Leigh Creek Energy (LCK) plans to produce energy from coal using a process known as in situ gasification (ISG) at the Leigh Creek Coalfield in northern South Australia.
The ISG process converts coal from its solid state into a gaseous form, resulting in the generation of synthesis gas (syngas) containing methane, hydrogen and other valuable components. The syngas can be either used to produce electricity directly or further refined into a variety of products including synthetic methane and ammonia.
Both locally and internationally ISG is also known as underground coal gasification (UCG), however the terms ‘in situ gasification’ or ‘ISG’ are used in South Australia to describe the process, which is consistent with the legislation governing ISG in South Australia.
For the ISG reactions to commence, air is introduced through the inlet well and an initiation device is used to create very high temperatures. As the temperature and oxygen concentration reach optimum levels, a series of reactions convert the solid fuel into syngas, which is then extracted through the outlet well.
The ISG process is a chemical conversion from solid coal to gas rather than a combustible conversion (‘burning’) which would create heat and carbon dioxide rather than syngas.
The area in the coal seam where the gasification takes place is referred to as the gasifier chamber, and the reactions that form syngas typically occur at temperatures of between 900°C and 1200°C.
Advantages of ISG
ISG is not a new technology or process, and because it has successfully operated in many demonstration sites and commercial operations in several countries over many decades, its benefits are well documented.
ISG has many advantages, including:
Small surface disturbance: above ground facilities can be easily located away from sensitive areas without impacting access to targeted reserves.
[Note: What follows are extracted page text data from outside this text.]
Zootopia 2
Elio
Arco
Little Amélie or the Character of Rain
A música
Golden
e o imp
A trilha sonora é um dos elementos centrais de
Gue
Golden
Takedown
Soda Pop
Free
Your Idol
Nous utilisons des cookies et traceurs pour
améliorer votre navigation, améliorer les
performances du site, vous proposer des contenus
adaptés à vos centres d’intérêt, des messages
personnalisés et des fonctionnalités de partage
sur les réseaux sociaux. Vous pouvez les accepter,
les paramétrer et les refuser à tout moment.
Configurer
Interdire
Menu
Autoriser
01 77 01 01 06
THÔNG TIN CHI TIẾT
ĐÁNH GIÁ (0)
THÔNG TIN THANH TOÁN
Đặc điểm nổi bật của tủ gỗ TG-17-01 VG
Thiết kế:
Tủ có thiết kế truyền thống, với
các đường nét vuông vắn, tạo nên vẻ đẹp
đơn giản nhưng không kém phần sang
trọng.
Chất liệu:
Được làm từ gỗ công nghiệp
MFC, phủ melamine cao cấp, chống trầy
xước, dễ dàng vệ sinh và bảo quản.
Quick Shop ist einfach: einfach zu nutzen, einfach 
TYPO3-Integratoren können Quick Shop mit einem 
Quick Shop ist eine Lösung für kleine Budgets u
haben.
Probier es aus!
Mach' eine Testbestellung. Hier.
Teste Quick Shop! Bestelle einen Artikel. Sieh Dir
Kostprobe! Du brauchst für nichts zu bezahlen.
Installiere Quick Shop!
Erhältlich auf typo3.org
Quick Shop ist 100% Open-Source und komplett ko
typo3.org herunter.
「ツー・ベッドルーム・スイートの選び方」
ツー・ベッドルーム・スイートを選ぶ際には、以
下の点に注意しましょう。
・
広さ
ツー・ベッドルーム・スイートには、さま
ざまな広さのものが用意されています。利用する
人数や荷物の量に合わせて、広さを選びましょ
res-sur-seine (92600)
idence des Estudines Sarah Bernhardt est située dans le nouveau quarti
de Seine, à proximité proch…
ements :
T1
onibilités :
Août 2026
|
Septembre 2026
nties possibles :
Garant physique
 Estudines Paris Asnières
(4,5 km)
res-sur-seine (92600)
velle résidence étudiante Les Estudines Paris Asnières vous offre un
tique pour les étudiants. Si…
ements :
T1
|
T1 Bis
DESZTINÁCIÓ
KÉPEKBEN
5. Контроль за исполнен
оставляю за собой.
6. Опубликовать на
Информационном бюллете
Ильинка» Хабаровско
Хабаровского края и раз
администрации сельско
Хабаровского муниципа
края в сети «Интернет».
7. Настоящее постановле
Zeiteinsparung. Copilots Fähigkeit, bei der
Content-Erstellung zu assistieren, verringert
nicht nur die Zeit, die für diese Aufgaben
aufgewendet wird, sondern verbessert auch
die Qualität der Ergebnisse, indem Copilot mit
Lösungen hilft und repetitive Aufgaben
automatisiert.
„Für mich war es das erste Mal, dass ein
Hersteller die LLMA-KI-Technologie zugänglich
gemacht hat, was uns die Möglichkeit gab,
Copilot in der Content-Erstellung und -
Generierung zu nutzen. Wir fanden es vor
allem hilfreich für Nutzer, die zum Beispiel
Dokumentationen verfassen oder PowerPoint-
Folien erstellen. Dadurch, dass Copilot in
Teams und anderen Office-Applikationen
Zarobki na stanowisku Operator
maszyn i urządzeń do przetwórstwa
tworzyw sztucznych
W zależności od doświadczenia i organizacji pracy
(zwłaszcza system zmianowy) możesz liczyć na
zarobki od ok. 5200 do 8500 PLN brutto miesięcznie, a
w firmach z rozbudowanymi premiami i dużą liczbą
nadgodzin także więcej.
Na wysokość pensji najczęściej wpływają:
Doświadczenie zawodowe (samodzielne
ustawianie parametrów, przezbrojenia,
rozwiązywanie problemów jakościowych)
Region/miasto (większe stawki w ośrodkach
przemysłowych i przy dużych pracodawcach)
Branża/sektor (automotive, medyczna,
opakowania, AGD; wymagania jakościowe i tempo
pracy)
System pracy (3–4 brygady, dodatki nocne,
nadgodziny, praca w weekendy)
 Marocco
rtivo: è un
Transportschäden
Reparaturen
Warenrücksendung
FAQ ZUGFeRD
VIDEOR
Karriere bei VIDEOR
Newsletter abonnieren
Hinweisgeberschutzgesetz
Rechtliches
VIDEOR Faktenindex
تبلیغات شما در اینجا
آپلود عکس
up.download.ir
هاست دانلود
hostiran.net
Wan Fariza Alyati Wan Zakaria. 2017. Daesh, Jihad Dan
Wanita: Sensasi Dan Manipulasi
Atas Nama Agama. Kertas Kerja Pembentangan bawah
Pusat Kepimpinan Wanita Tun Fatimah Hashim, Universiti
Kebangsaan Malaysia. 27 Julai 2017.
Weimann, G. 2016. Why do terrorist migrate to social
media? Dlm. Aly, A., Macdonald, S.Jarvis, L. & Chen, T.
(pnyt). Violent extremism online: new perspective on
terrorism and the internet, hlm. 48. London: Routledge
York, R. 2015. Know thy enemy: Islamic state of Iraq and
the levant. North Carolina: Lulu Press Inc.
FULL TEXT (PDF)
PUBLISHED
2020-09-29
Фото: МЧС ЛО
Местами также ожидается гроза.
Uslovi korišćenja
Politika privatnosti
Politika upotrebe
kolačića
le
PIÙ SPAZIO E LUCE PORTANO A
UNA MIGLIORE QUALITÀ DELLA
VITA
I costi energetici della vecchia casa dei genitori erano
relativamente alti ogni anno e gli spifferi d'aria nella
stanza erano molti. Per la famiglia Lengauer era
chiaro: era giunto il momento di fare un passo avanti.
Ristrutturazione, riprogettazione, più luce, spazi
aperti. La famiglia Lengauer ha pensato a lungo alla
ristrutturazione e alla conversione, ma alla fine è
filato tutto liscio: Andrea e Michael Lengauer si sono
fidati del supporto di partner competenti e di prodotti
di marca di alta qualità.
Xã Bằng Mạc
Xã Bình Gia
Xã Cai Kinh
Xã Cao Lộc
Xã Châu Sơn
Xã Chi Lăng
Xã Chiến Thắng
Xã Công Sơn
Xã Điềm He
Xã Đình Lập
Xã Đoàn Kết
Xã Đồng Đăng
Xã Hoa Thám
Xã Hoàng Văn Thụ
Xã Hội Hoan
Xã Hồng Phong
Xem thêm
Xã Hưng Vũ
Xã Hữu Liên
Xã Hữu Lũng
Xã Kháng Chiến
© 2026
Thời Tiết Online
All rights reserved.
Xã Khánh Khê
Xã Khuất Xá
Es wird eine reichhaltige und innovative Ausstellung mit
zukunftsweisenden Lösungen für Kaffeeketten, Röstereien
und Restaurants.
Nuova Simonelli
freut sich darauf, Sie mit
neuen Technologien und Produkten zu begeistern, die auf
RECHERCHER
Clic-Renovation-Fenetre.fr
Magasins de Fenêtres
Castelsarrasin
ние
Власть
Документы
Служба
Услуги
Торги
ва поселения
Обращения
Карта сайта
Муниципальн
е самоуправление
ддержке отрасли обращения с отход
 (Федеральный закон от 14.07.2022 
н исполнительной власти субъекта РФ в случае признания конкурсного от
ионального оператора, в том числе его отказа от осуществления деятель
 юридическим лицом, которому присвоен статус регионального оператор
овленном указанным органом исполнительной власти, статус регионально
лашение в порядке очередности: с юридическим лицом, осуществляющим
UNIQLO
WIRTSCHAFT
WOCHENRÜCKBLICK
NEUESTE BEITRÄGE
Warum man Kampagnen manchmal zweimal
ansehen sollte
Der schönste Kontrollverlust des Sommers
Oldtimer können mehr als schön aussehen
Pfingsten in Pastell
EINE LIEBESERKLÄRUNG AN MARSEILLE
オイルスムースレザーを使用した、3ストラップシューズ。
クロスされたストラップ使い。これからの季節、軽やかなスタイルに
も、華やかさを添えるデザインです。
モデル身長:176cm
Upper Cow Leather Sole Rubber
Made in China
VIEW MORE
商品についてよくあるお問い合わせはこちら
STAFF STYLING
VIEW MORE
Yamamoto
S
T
The need for above ground plant, production, or refinement facilities, or for solid waste handling and disposal operations is eliminated because ash, char, and other solid residual materials from the gasification process remain underground.
Safe working environment: only small amounts of equipment goes underground, not people and large machines.
Groundwater protection: ISG can be conducted at depths well below fresh water and in saline water.
Waste minimisation: ISG eliminates much of the energy waste associated with moving waste rock as well as usable product from the ground to the surface.
Reduction in greenhouse emissions: ISG produces less greenhouse gas than conventional mining and has the potential for subsurface geologic CO2 storage.
Low capital and operating costs: no surface gasification facilities are needed; hence, capital costs are substantially reduced. No coal is transported at the surface, reducing cost, emission control equipment, and costs associated with operating railways, coal shipping and stockpiling. The cost of producing ISG gas is lower than surface coal gasification and other non-conventional gas developments.
Optimising resources: able to extract energy from coal too deep or uneconomic to mine.
Highly efficient process: small physical footprint for very large amounts of energy extraction and produces energy (synthesis gas) efficiently relative to other coal extraction and natural gas production techniques.